At first, Jenny was only half listening. Now, she focused on April. “Mrs. Featherstone’s daughter was named Mandy?”

April nodded. “This friend of her daughter’s had said she’d run into Mandy in Dallas, several years before. That she’d appeared to be getting her life together because she was in the late stages of pregnancy. She said Mandy intended to give birth and keep the child. Mrs. Featherstone had assumed her daughter was dead because she’d been immersed in the drug culture when she’d run away, and she hadn’t seen or heard from her for more than twenty-five years. Mrs.
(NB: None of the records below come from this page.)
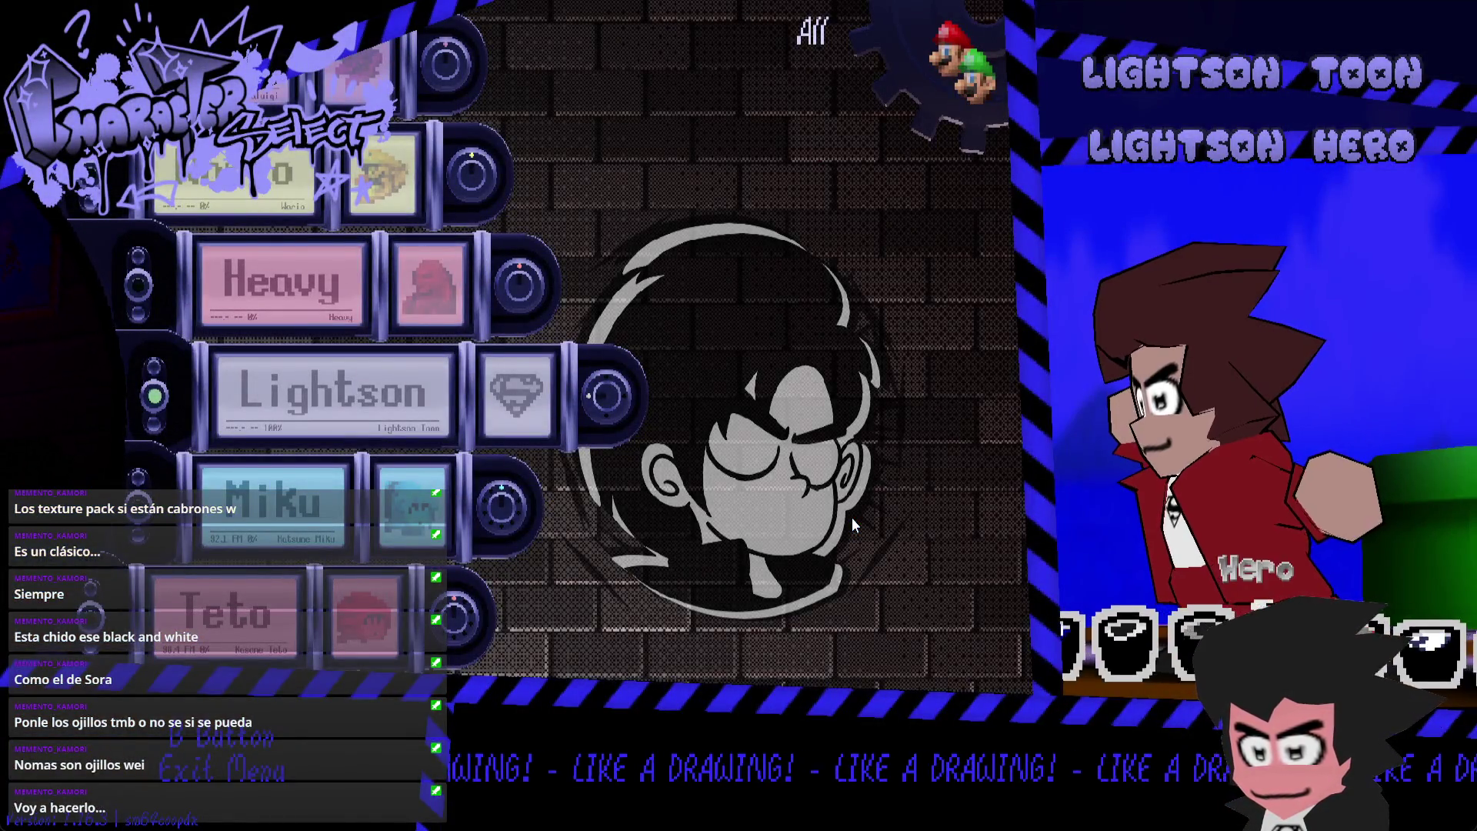
pyautogui.press('Right')
pyautogui.press('Right')
pyautogui.press('Right')
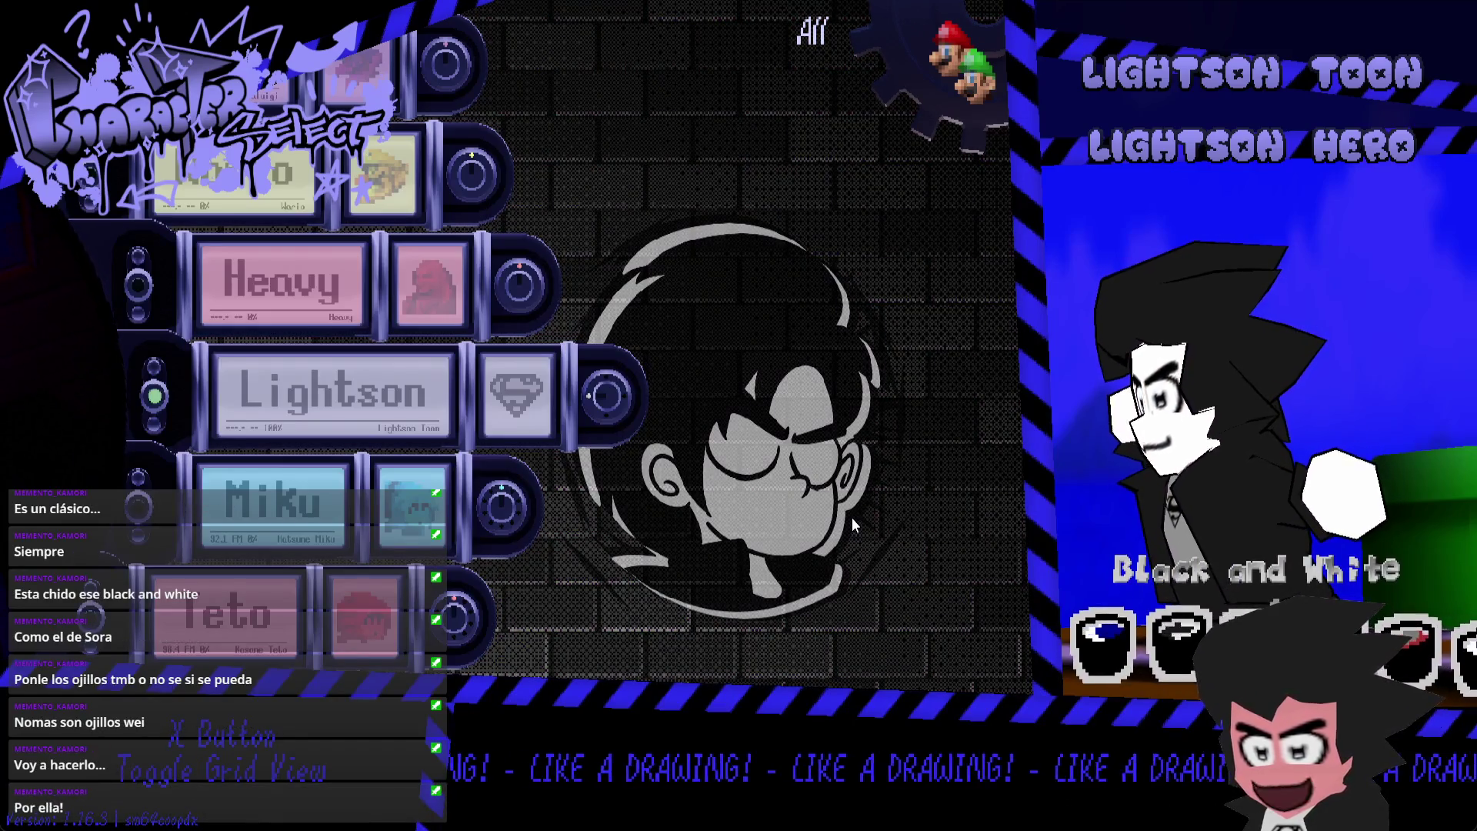
pyautogui.press('Right')
pyautogui.press('Right')
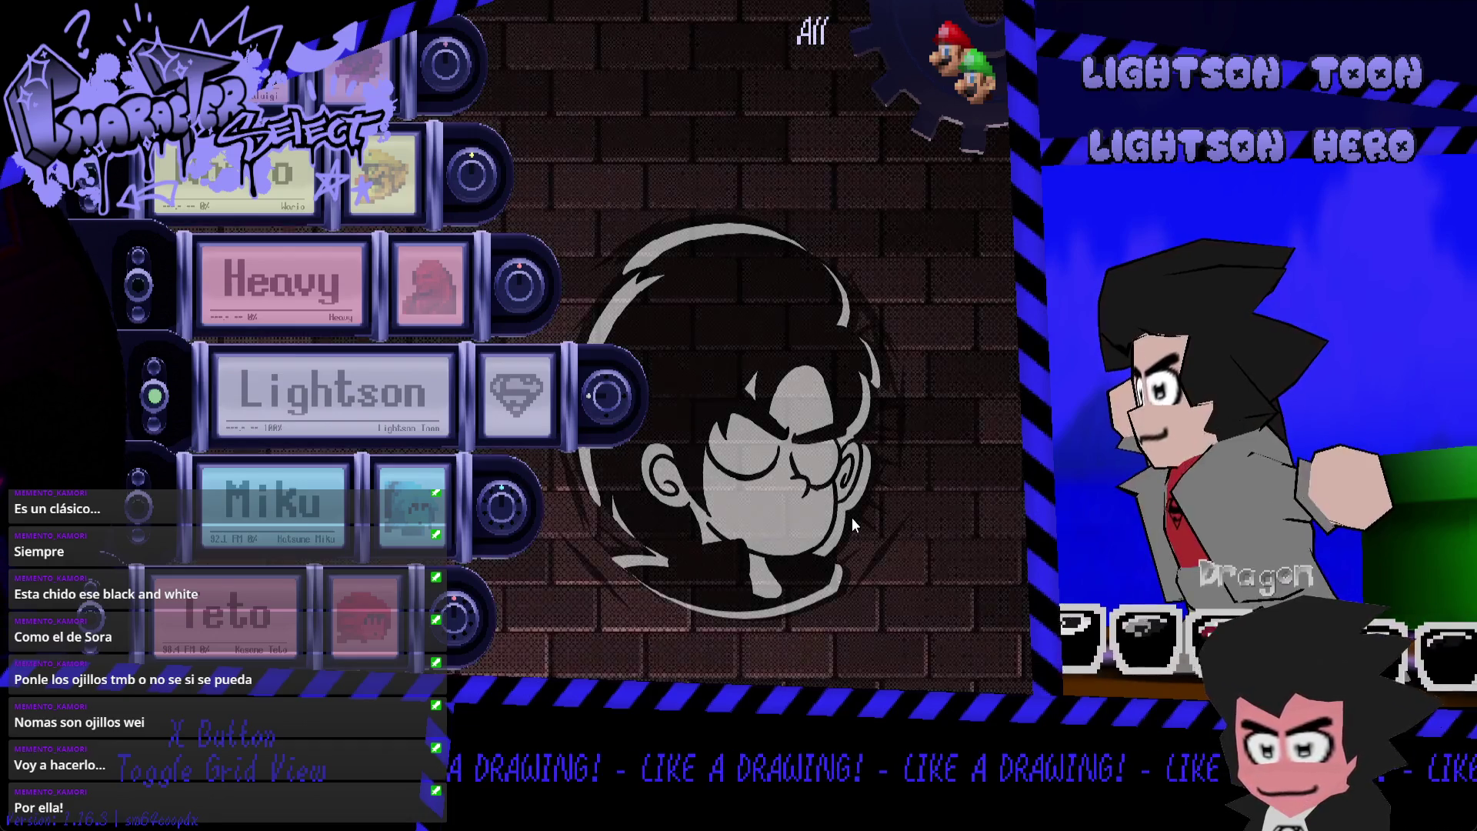
pyautogui.press('Right')
pyautogui.press('Right')
pyautogui.press('Right')
pyautogui.press('Right')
Featherstone wanted me to find her daughter, if she was alive, and her granddaughter.

“It took a month before I was able to uncover a record of a Mandy Smith giving birth to a baby girl at one of the hospitals in Dallas…but at the same time, I had also discovered there’d been a Mandy Smith who’d died at another, the result of a hit-and-run accident. The events were only weeks apart. I found Mandy’s grave, got a court order, and arranged for DNA testing. The results came in before my client died.
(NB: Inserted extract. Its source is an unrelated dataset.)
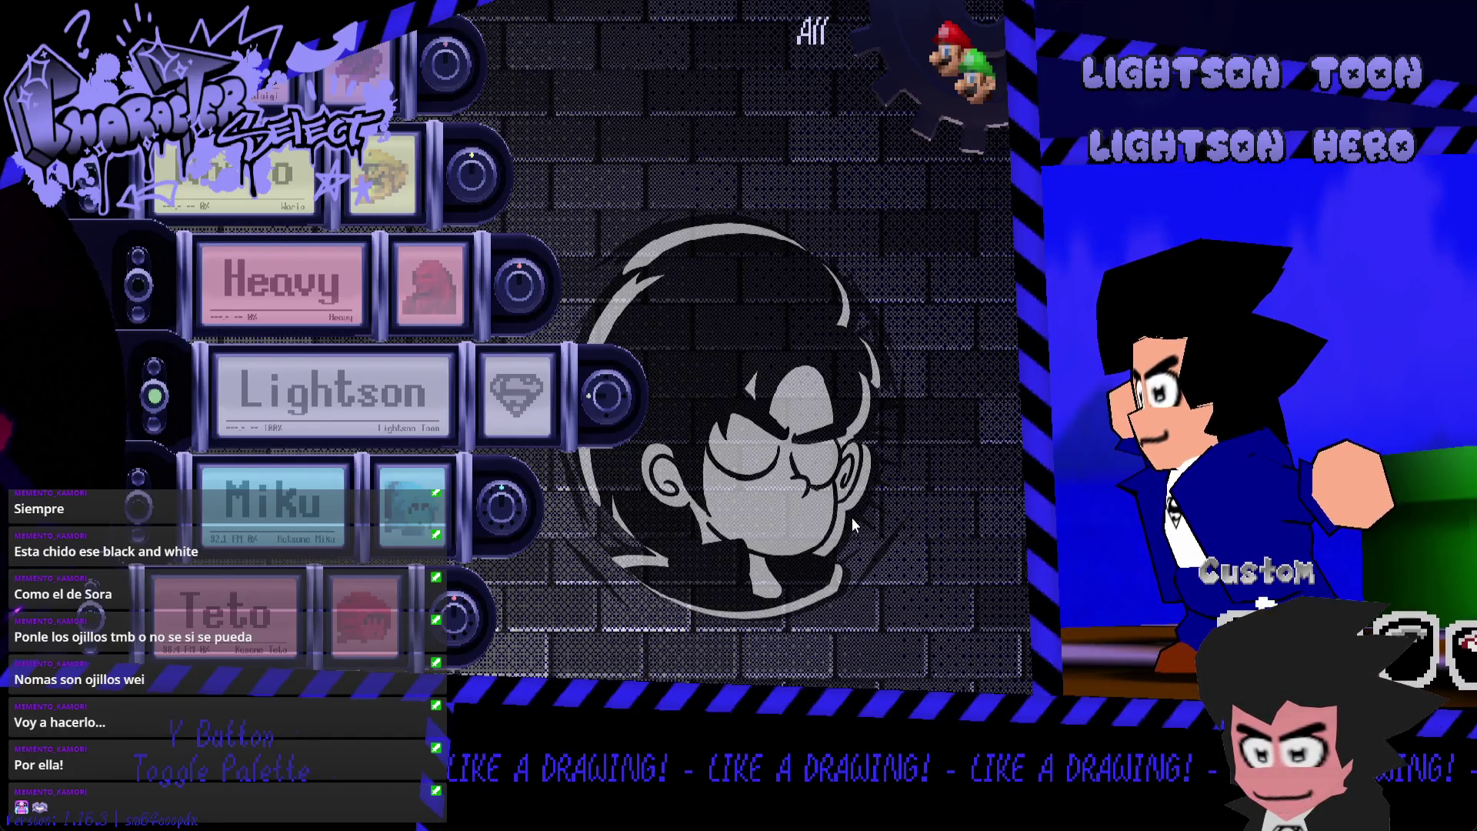
pyautogui.press('Right')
“Mrs. Featherstone grieved the loss of her daughter but hoped for the discovery of her grandchild. At that point, I didn’t think it would be so hard to find you. But I hit a snag.”

Jenny met April’s gaze. “A nurse at the hospital where…where Mandy died, a friend of my mother’s—of my adoptive mother’s—promised Mandy she would protect her baby—me. Apparently, she told the nurse that her family had killed her.”
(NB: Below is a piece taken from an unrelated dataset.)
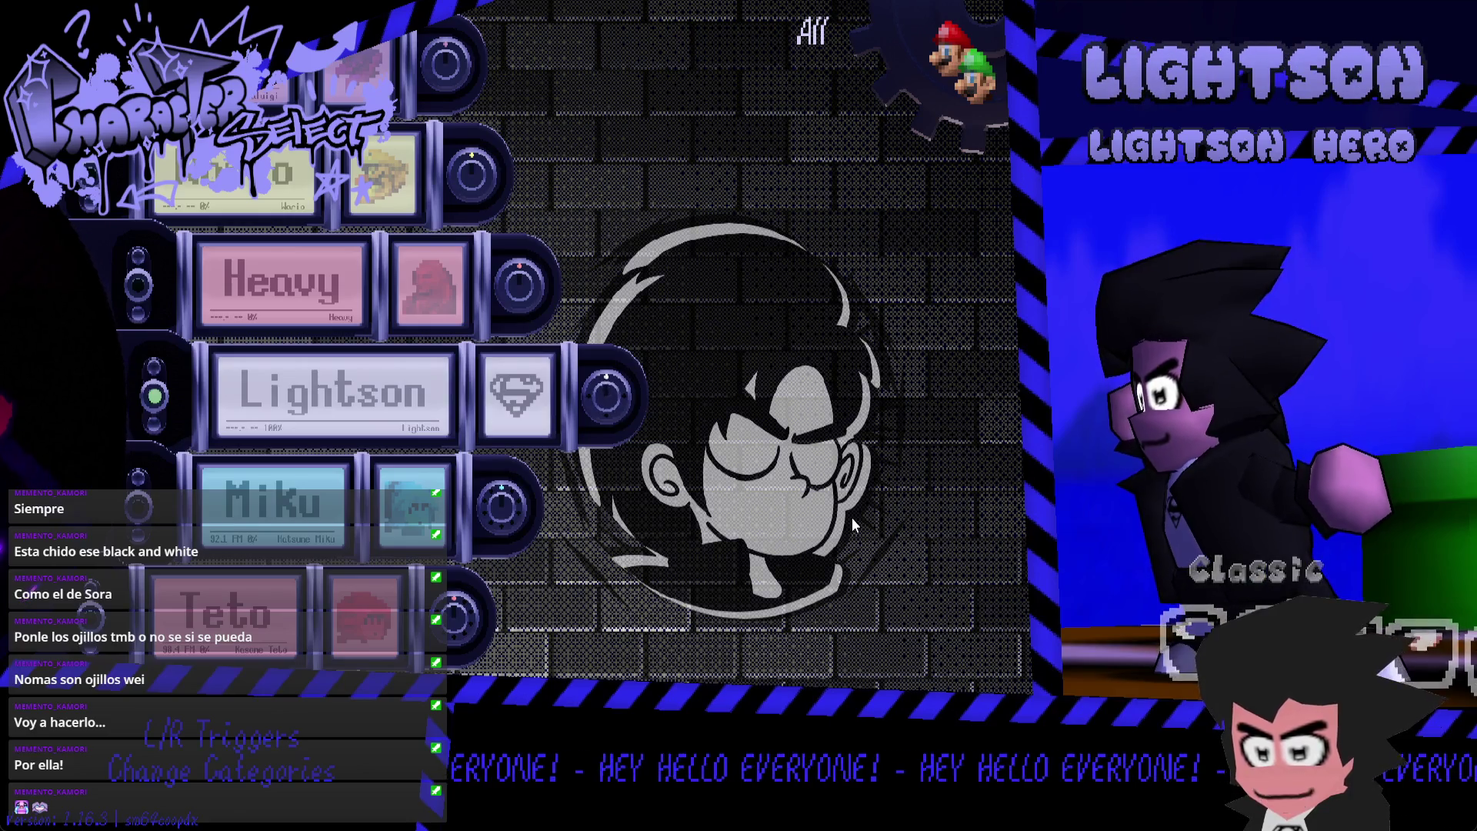
pyautogui.press('Right')
pyautogui.press('Right')
pyautogui.press('Right')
“If poor Mandy had been using drugs a great deal in her life up to the time she became pregnant, and then suffered the trauma of her accident, she might well have been delusional at that point.” Kate’s quiet words echoed what Jenny herself thought.

“I don’t doubt the nurse and your adoptive mother believed Mandy at the time,” April said. “Absent of any solid evidence to the contrary, they acted to honor Mandy’s dying request—and to protect an innocent baby.”

“You’re certain that I’m Mrs. Featherstone’s granddaughter?”

“I am. We will, however, have a doctor take a sample so we can compare your DNA to your birth mother’s. The estate requires that proof.”

Jenny tilted her head. “Estate? There’s an estate? Is that why that man grabbed me? And, who is he?”

“His name is Douglas Vance. He was a great-nephew to Amanda Featherstone, and had believed himself her only heir, and so had been expecting she would leave her entire estate to him.” April shook her head. “The irony of this situation is Mrs. Featherstone was never going to leave him anything more than she did. Until she learned she had a granddaughter, she intended to leave her estate to charity. Mrs. Featherstone told me that Vance was an inept scoundrel and never saw a dollar he didn’t squander or one he ever earned. But he was family from her husband’s side, and she left him what anyone else would consider a fortune.” She met Jenny’s gaze. “If Vance had somehow succeeded in his plan, and ‘removed’ you from the picture, the will would have reverted to its previous terms as per a codicil. Clearly, the man didn’t read his copy of the document. If he had, he would have known going after you would have gained him nothing.”

The door to the roadhouse opened. Connor Talbot and Mel Richardson came in, nodded to Grandma Kate, and then pulled up a couple of chairs and joined them.